I create a table table1
with a single column column1
declared as VARCHAR(100)
-
CREATE TABLE table1 (
-> column1 VARCHAR(100)
-> );
DESCRIBE table1;
+---------+--------------+------+-----+---------+-------+
| Field | Type | Null | Key | Default | Extra |
+---------+--------------+------+-----+---------+-------+
| column1 | varchar(100) | YES | | NULL | |
+---------+--------------+------+-----+---------+-------+
Now I create another table table2
from table1
where I create a single column column2
and declaring it by casting column1
from table1
as CHAR(100)
-
CREATE TABLE table2 AS
-> SELECT CAST(column1 AS CHAR(100)) AS column2
-> FROM table1;
DESCRIBE table2;
+---------+--------------+------+-----+---------+-------+
| Field | Type | Null | Key | Default | Extra |
+---------+--------------+------+-----+---------+-------+
| column2 | varchar(100) | YES | | NULL | |
+---------+--------------+------+-----+---------+-------+
Here, strangely enough, even after casting VARCHAR(100)
AS CHAR(100)
, the declaration still remains as VARCHAR(100)
Now, I wanted to make sure that creating a new table with column declared by casting actually works. So I tried with casting FLOAT
to DECIMAL
as follows -
CREATE TABLE table3 (
-> column3 FLOAT
-> );
DESCRIBE table3;
+---------+-------+------+-----+---------+-------+
| Field | Type | Null | Key | Default | Extra |
+---------+-------+------+-----+---------+-------+
| column3 | float | YES | | NULL | |
+---------+-------+------+-----+---------+-------+
CREATE TABLE table4 AS
-> SELECT CAST(column3 AS DECIMAL) AS column4
-> FROM table3;
DESCRIBE table4;
+---------+---------------+------+-----+---------+-------+
| Field | Type | Null | Key | Default | Extra |
+---------+---------------+------+-----+---------+-------+
| column4 | decimal(10,0) | YES | | NULL | |
+---------+---------------+------+-----+---------+-------+
Here FLOAT
gets correctly casted to DECIMAL
. So why can't I cast VARCHAR
to CHAR
. Also if casting of VARCHAR
to CHAR
doesn't work, why am I not getting any error?

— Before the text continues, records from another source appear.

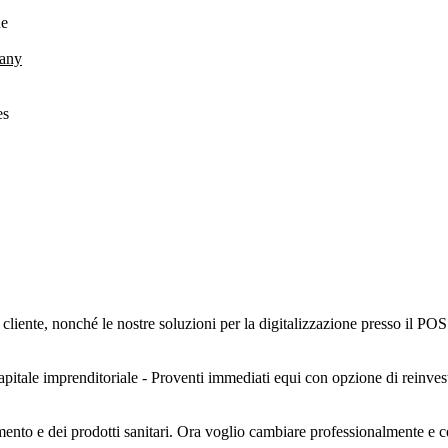
ne
any
es
iente, nonché le nostre soluzioni per la digitalizzazione presso il POS e
pitale imprenditoriale - Proventi immediati equi con opzione di reinvest
mento e dei prodotti sanitari. Ora voglio cambiare professionalmente e ce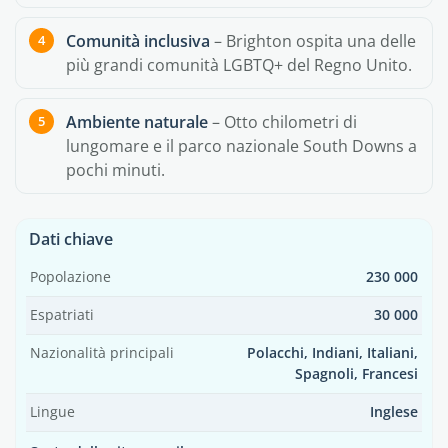
Comunità inclusiva
– Brighton ospita una delle
più grandi comunità LGBTQ+ del Regno Unito.
Ambiente naturale
– Otto chilometri di
lungomare e il parco nazionale South Downs a
pochi minuti.
Dati chiave
Popolazione
230 000
Espatriati
30 000
Nazionalità principali
Polacchi, Indiani, Italiani,
Spagnoli, Francesi
Lingue
Inglese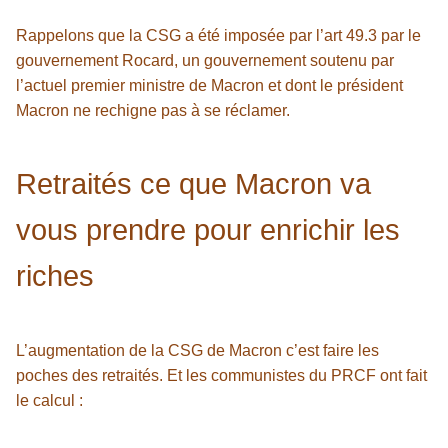
Rappelons que la CSG a été imposée par l’art 49.3 par le
gouvernement Rocard, un gouvernement soutenu par
l’actuel premier ministre de Macron et dont le président
Macron ne rechigne pas à se réclamer.
Retraités ce que Macron va
vous prendre pour enrichir les
riches
L’augmentation de la CSG de Macron c’est faire les
poches des retraités. Et les communistes du PRCF ont fait
le calcul :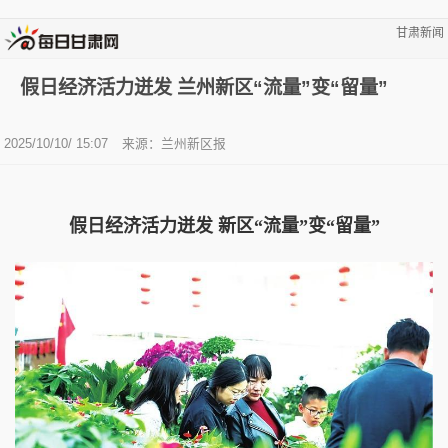
甘肃新闻
假日经济活力迸发 兰州新区“流量”变“留量”
2025/10/10/ 15:07
来源：兰州新区报
假日经济活力迸发 新区“流量”变“留量”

Here, strangely enough, even after casting VARCHAR(100) AS CHAR(100), the declaration still remains as VARCHAR(100)
This is not strange behavior. It is clearly documented:
- CHAR[(N)] [charset_info]
Produces a string with the VARCHAR data type. except that when the expression expr is empty (zero length), the result type is CHAR(0).
I'm the first to admit that it is rather counterintuitive, but it is how MySQL works. If you want a char()
then either create the table with that type and insert into it or alter it afterwards.